例えば、選挙直前に雨後の竹の子のようにでてきたアカウントを候補者のものだと特定するのは難しいですが、長い期間ネットを通じて、訴えをしているユーザーであれば、それをもとにネットユーザーは候補者だと認識してくれます。
具体的には、今年中に
・自分の名前の独自ドメインを取得する
・自分の名前のソーシャルメディアアカウント(Twitter,Facebookページ、YouTubeチャンネル など)を取得する
その後、
・選挙まで使える、写真素材を用意し、ホームページ、ブログ、ソーシャルメディアで統一した写真を使って展開する
ということを1月の段階で行えればよいかと思います。特に、アカウントの取得は、基本的に早い者勝ちですので、なるべくすぐに対応したほうがいいですね。
「2.炎上、誹謗中傷」への対策
アメリカの大統領選などを見ても、ネット選挙では対立候補のネガティブキャンペーンが展開されたり、そうでなくても「誹謗中傷」などは避けて通れないものになってきます。

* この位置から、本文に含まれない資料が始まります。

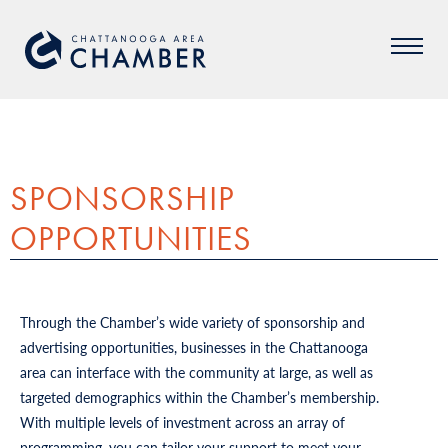
SPONSORSHIP
OPPORTUNITIES
Through the Chamber’s wide variety of sponsorship and
advertising opportunities, businesses in the Chattanooga
area can interface with the community at large, as well as
targeted demographics within the Chamber’s membership.
With multiple levels of investment across an array of
programming, you can tailor your support to meet your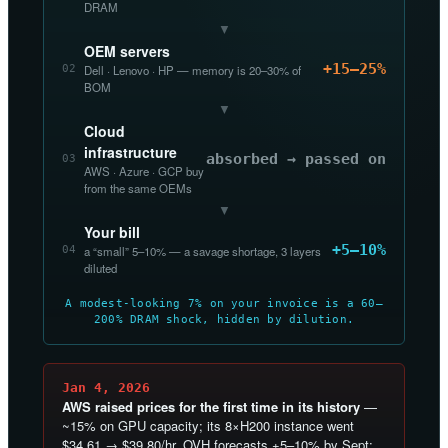
DRAM
▼
OEM servers
+15–25%
02
Dell · Lenovo · HP — memory is 20–30% of
BOM
▼
Cloud
infrastructure
absorbed → passed on
03
AWS · Azure · GCP buy
from the same OEMs
▼
Your bill
+5–10%
04
a “small” 5–10% — a savage shortage, 3 layers
diluted
A modest-looking 7% on your invoice is a 60–
200% DRAM shock, hidden by dilution.
Jan 4, 2026
AWS raised prices for the first time in its history
—
~15% on GPU capacity; its 8×H200 instance went
$34.61 → $39.80/hr. OVH forecasts +5–10% by Sept;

ただ、これは、あまり気にする必要はありません。「これまで、陰で言われているものが、実際に見えるようになった」というくらいに考えておけばいいでしょう。企業と消費者との関係と違い、ネット選挙の場合は、自分を応援してくれる支援者もいますので、その支援者が誤った情報は打ち消してくれます。支援者が判断しやすいように、自分のホームページを使って、公式の情報を常に発信するとともに、ソーシャルメディアをうまく使い、早い段階で、支援者とつながったコミュニティを作ると効果的かと思います。

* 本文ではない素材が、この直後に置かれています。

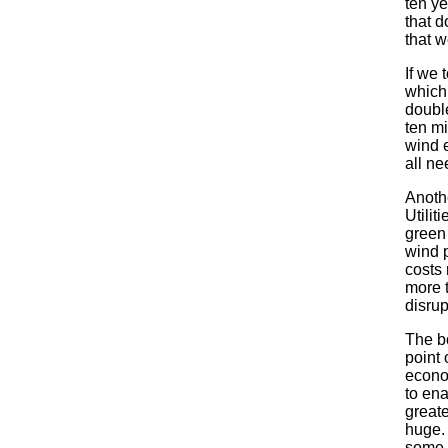
ten ye
that d
that 
If we 
which
double
ten m
wind 
all ne
Anoth
Utilit
green
wind 
costs 
more t
disrup
The bo
point 
econo
to ena
greate
huge. 
some C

重要なのは、「自らの発信した情報情報が炎上し、足元をすくわれないこと」の方ですね。特に、ソーシャルメディアの発信の仕方、ふるまい方については、運用上のガイドラインを整備したり、きちんとした指導を受けることをお勧めします。
まとめると、今年中に
・他の政治家がソーシャルメディアをどのように活用しているかを研究してみる
・ソーシャルメディアでの支援者とのつながり方について、研究してみる
を行い、ガイドラインの整備と、ソーシャルメディアの講習を受けるというのを1月中に行うというのがよいのではないでしょうか。
「3.発信力の格差」への対策
「発信力の格差」とは、現職やタレント候補など、すでに知名度の高い候補者は、その候補者に興味を持つ人が多く、発信した情報が伝わりやすいのですが、無名候補者の場合は、いくら発信してもなかなか情報が伝わらないということがあります。これは、選挙直前では何ともしがたい部分がありますが(実際はネット広告で露出を増やさざるを得ないということになってしまいます)、今の段階ではいくつか初めておくことで有利になることがあります。
それは、
・ホームページ、ブログのSEO対策
・専門性を生かした情報発信(コンテンツマーケティング)
・聞いてもらえる人を増やすコミュニティづくり
です。まず、SEOとは、検索エンジンの検索結果に適切に表示されるように最適化することですが、自分の名前で検索した時、ちゃんと検索結果の最上位にでてくるでしょうか?また、今の段階で準備すれば、2013年夏の選挙で争点になりそうな項目について、検索した時に、最上位に自分のメッセージがでてくるようにもできるかもしれません。
専門性を生かした情報発信(コンテンツマーケティング)とは、自分の専門性を生かして、読み手の役に立つ情報を自ら発信をしていくことで、自分に話を聞いてくれる人を増やして行くという施策です。最大公約数的に取りまとめられた政策を訴えるだけの候補者はつまらないかもしれません。もっと踏み込んだ個人の視点が入った情報を求めている人はたくさんいます。その人たちに、情報を提供し、信頼してもらい、話を聞いてくれる人を増やすことが、次の政策の話を聞いてもらうことにつながります。
そうして、話を聞いてくれる人をコミュニティに誘って、密度の濃い、コミュニケーションをしながら、そのコミュニティを大きくしていくのが重要だと思います。
この項目については、今年中にできる部分は少ないのですが、年末年始の空いた時間を活かして、すこしづつ検討してみてはいかがでしょうか。
以上、大まかに説明してみましたが、ネット選挙、わくわくしますね。
ネットが投票行動にどのような影響を与えていくのか、これからもウォッチしてきたいと思います。